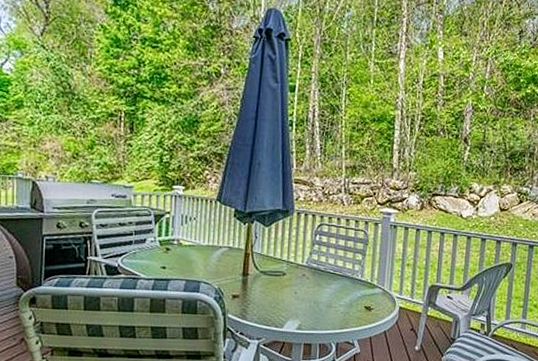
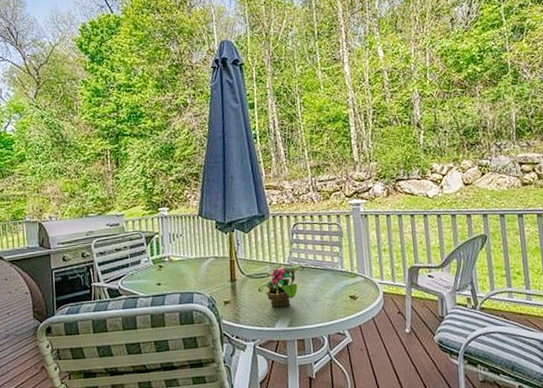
potted flower: none [270,264,323,309] -> present [258,264,305,308]

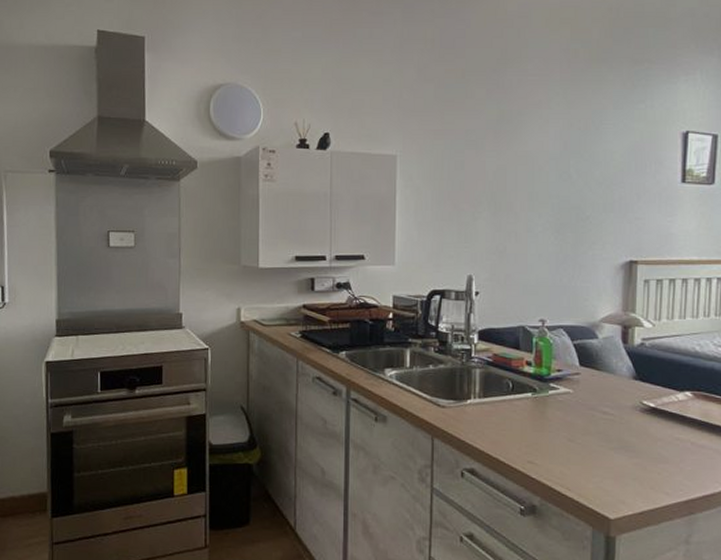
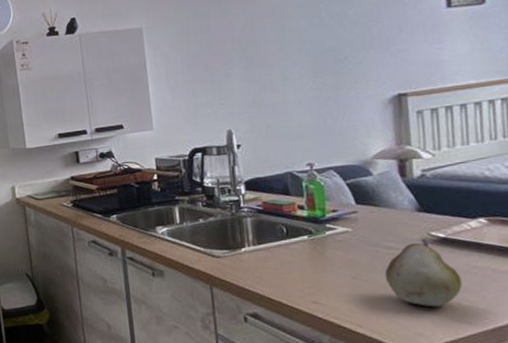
fruit: none [597,406,665,476] -> present [384,238,463,307]

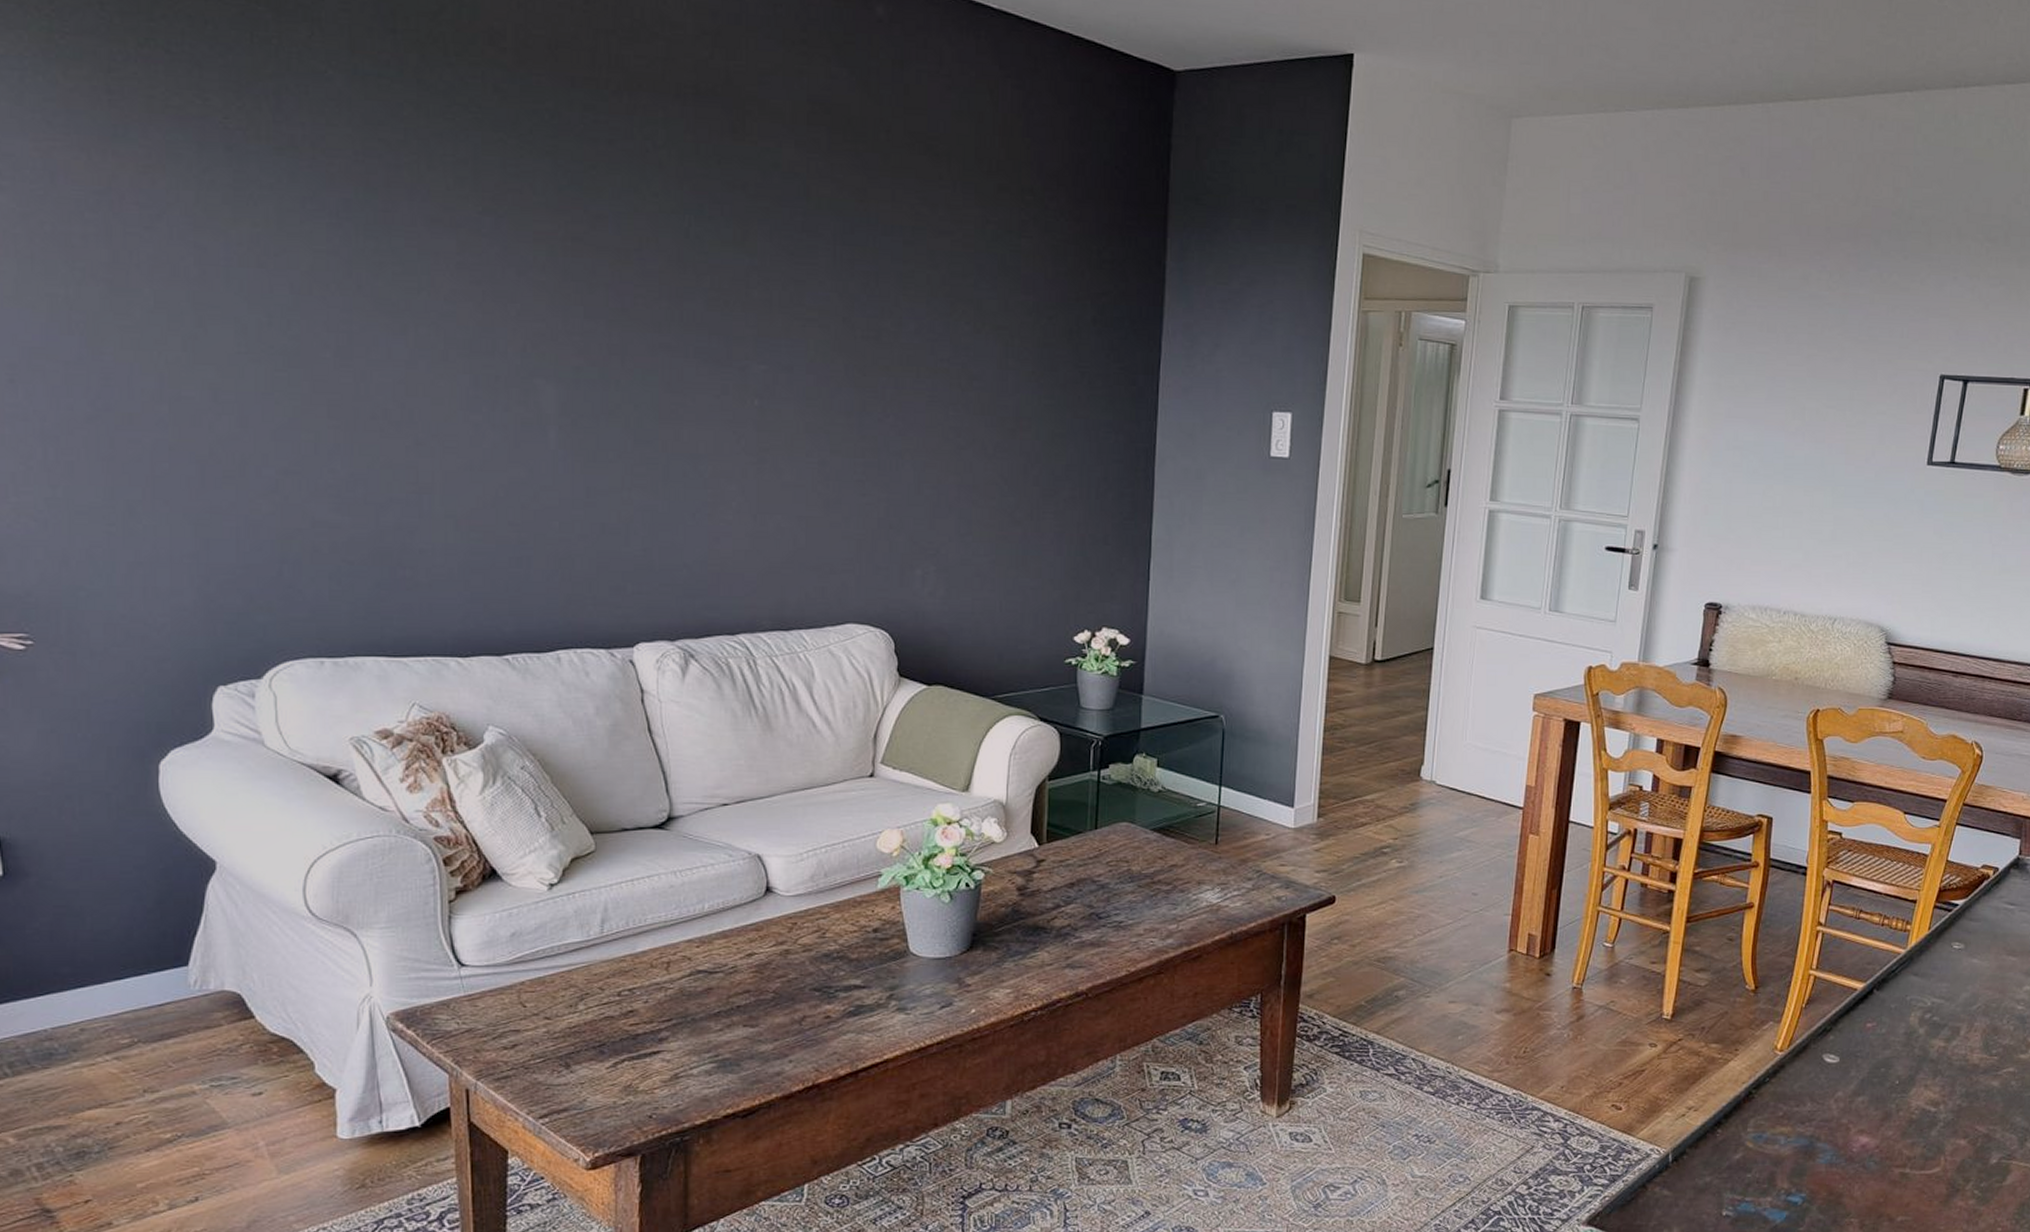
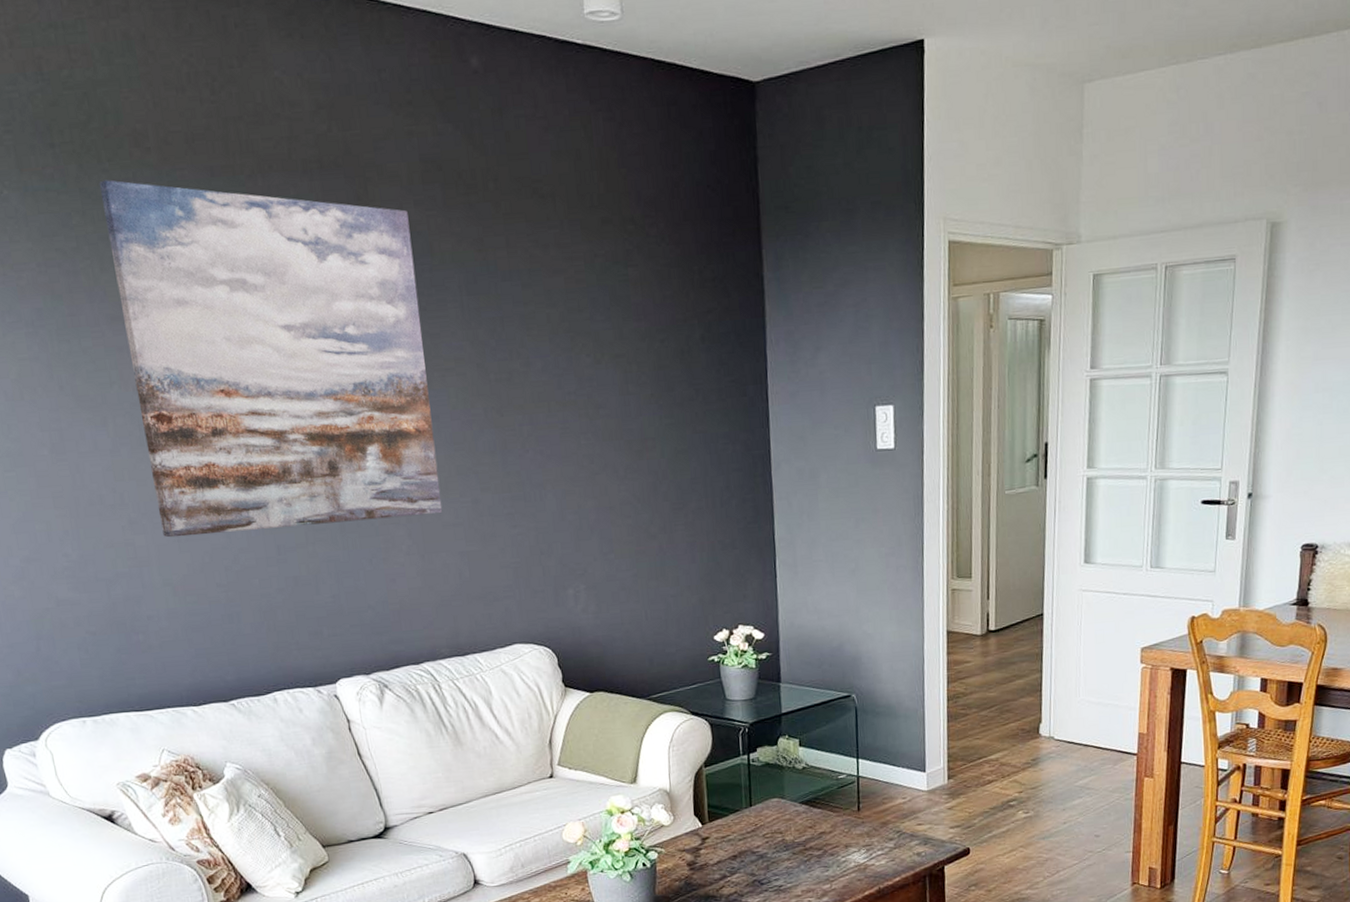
wall art: none [441,74,787,472] -> present [98,180,443,538]

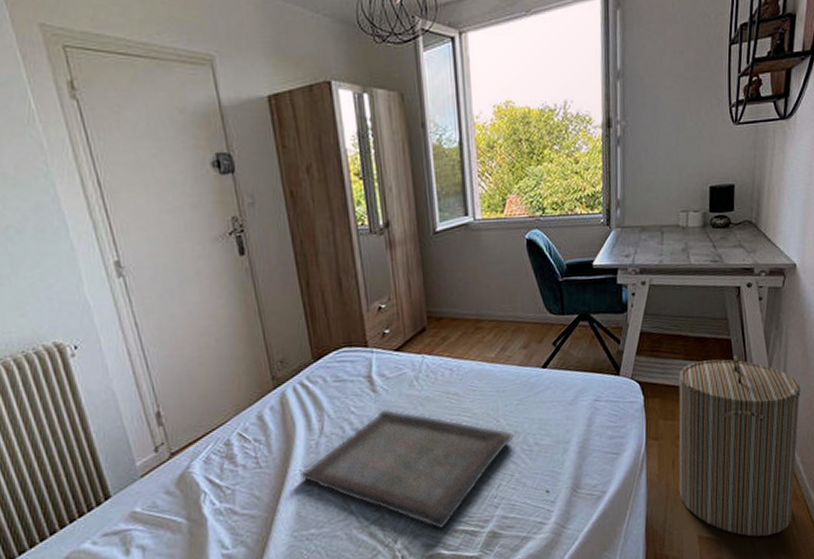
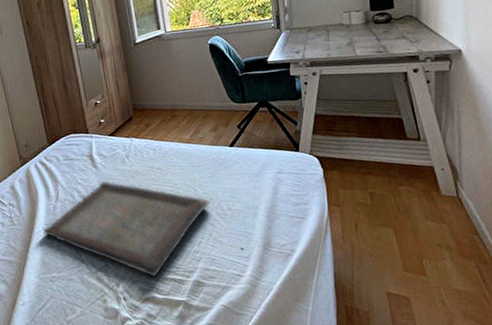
laundry hamper: present [678,355,800,537] -> none [353,131,483,296]

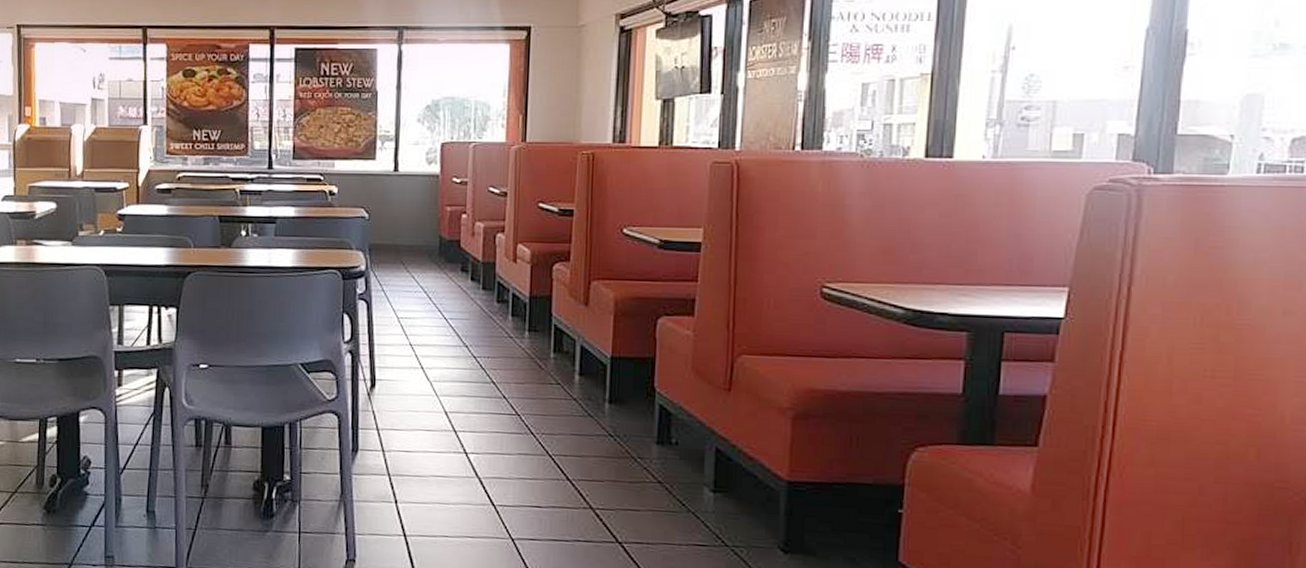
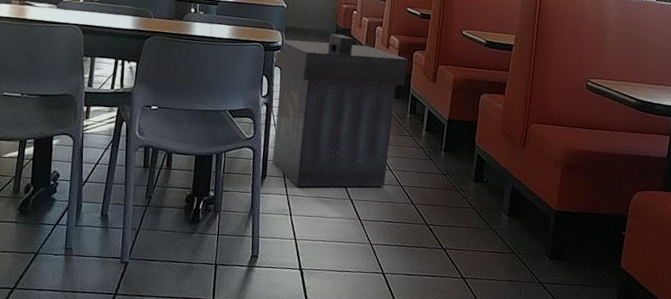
trash can: none [357,248,546,463] -> present [272,33,408,187]

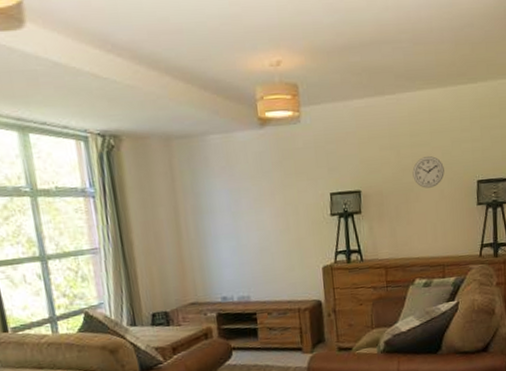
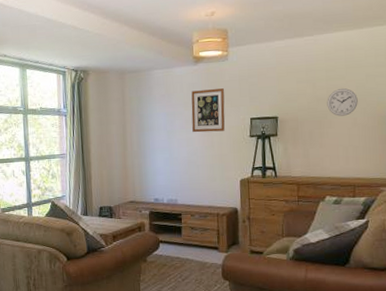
wall art: none [258,158,302,213] -> present [191,88,225,133]

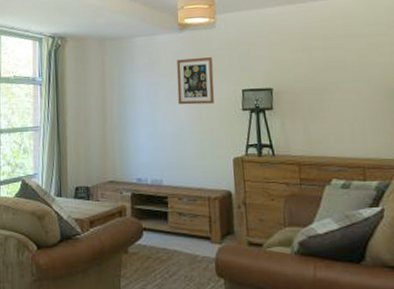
wall clock: present [327,88,358,116] -> none [326,58,361,89]

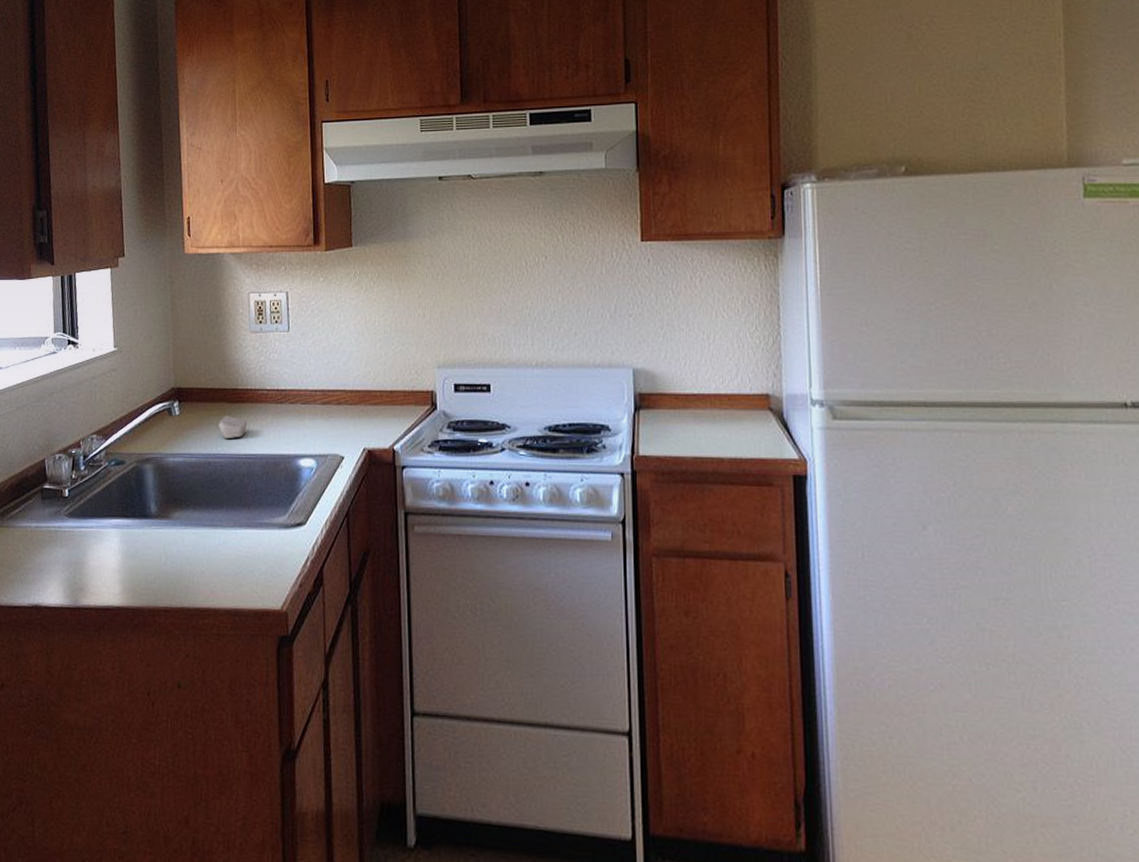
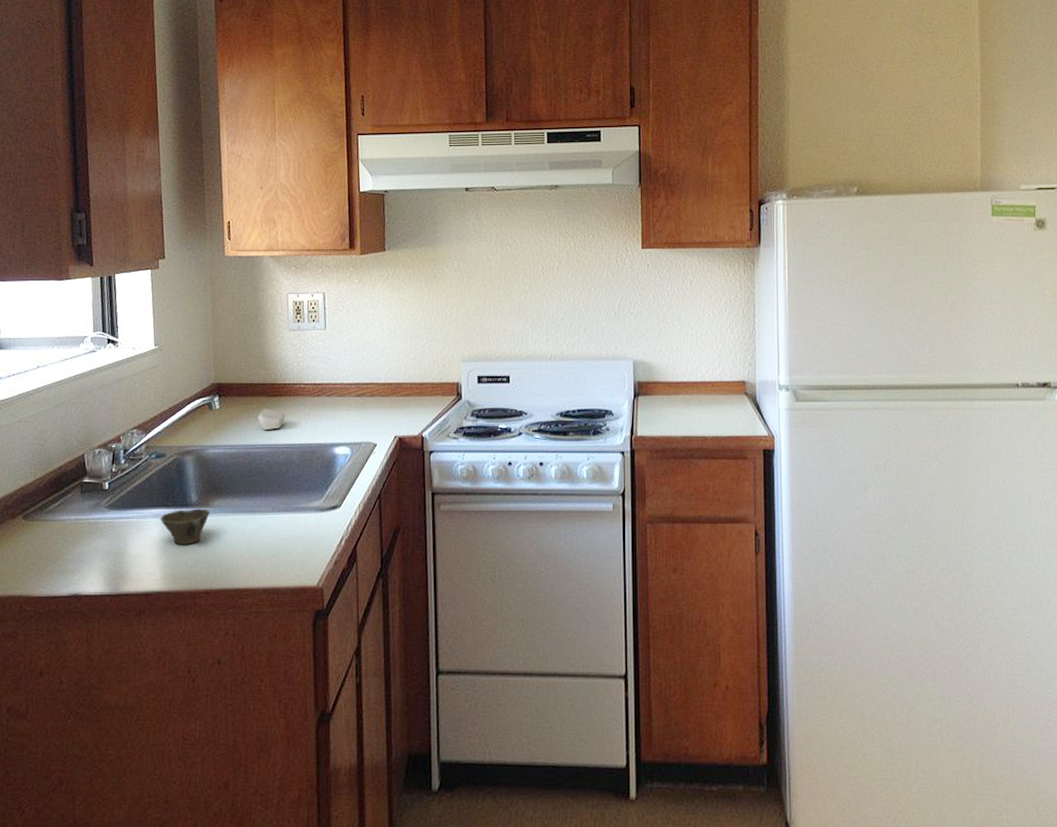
cup: none [119,520,170,558] -> present [160,508,210,545]

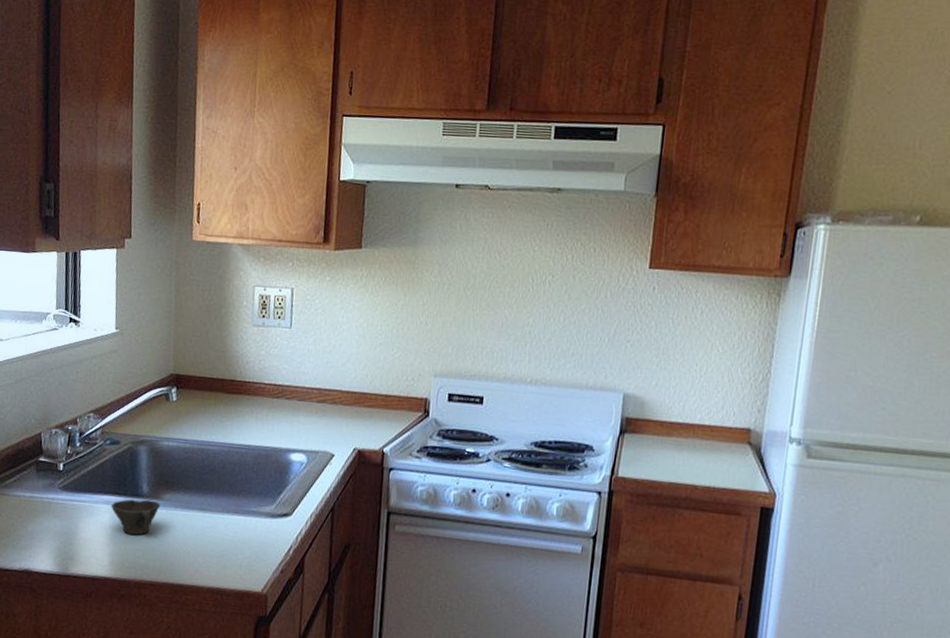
soap bar: present [258,409,286,430] -> none [214,405,243,428]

*ABOUT THIS TASK*
Using the material above, reproduce only the lines that run from the line with "laundry hamper: present" up to and including the line with "cup: none [119,520,170,558]", exactly, with the pictures dropped.

*RESPONSE*
laundry hamper: present [678,355,800,537] -> none [353,131,483,296]

trash can: none [357,248,546,463] -> present [272,33,408,187]

wall art: none [258,158,302,213] -> present [191,88,225,133]

wall clock: present [327,88,358,116] -> none [326,58,361,89]

cup: none [119,520,170,558] -> present [160,508,210,545]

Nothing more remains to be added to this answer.